Violence between young people in Leicester appears to have spread to Birmingham, where UK police were sent to disperse a masked mob surrounding a Hindu temple on Tuesday.
Riot squads were summoned to deal with clashes between members of Hindu and Muslim communities in Leicester at the weekend.
Footage shared on social media shows disorder has now erupted 65 kilometres (40 miles) away in Smethwick, near Birmingham.
Masked and hooded men were seen congregating outside the Durga Bhawan Hindu temple, which was reportedly pelted with bottles and firecrackers.
In footage shared on Twitter and seen by The National, officers wearing vests push the crowd back, away from the temple.
British police were diverted from Queen Elizabeth II’s state funeral in London following disorder in Leicester at the weekend.
The trouble was sparked by a protest in the east of the city on Saturday, according to police.
But a Leicester faith leader said violence first began between the communities as a result of a “country-based dispute” after the Asia Cup cricket match between India and Pakistan on August 28.
India defeated Pakistan in the fixture, prompting celebrations in Leicester, where young men reportedly draped themselves in Indian flags.

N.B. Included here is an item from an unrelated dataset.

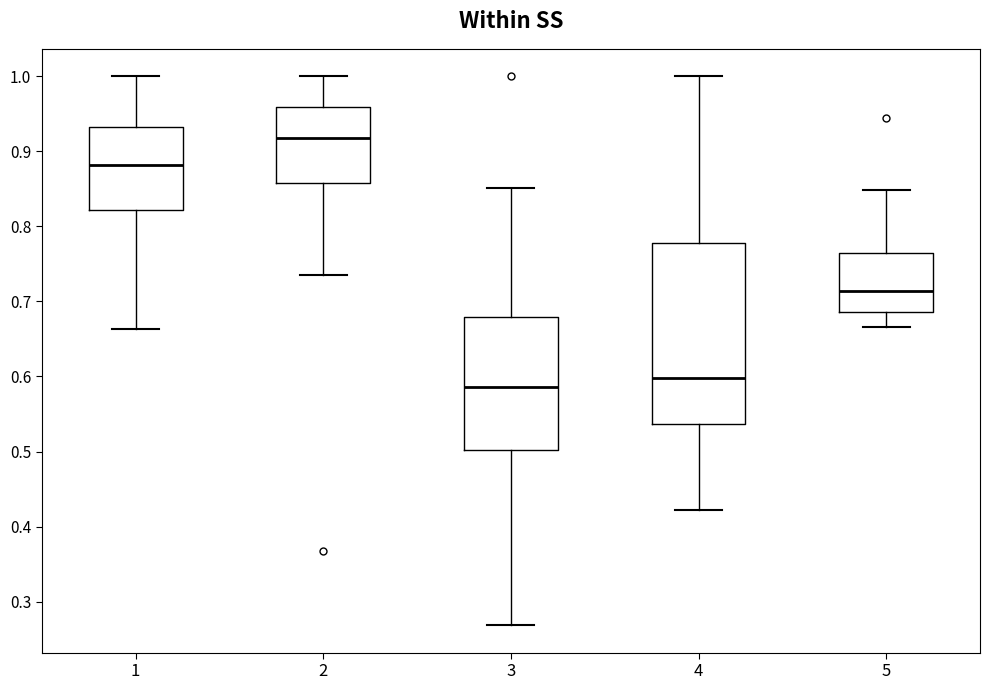

Comparing the boxes themselves (not the whiskers), which one is the tallest?

4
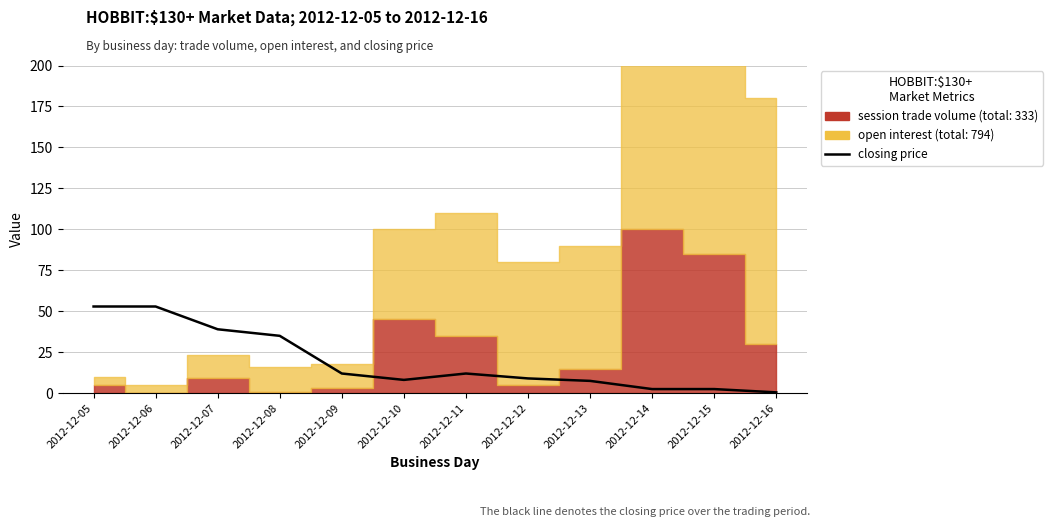

What is the change in value from 2012-12-07 to 2012-12-10?

-30.9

Violence broke out and one man was arrested. Footage appeared to show Indian supporters chant ‘Pakistan Murdabad’, a Partition-era slogan which means “death to Pakistan”.
A series of incidents followed, said police, and the disorder has since led to 47 arrests.
Half of the first 18 people arrested came from outside the county, it has been reported. Sixteen officers and a police dog were injured in the violence.
Community leaders have claimed outsiders were sowing disorder by spreading false information to inflame religious tension.
Tensions in Leicester have been simmering for months, said independent MP for Leicester East, Claudia Webbe.
She said some constituents had voiced fears to her that violence was driven in part by “underlying Islamophobia in parts of Leicester’s communities, rather than an isolated incident”.
Suleman Nagdi, from the city's Federation of Muslim Organisations, said it was the first time he could remember the Hindu and Muslim communities becoming violent. Mr Nagdi said “loyalties kicked in” after last month's cricket match.
“The start [of the disorder] was the cricket match ― it is a country-based dispute.
“It is usually younger people who are involved in it ― hopefully we can connect with their parents,” he said.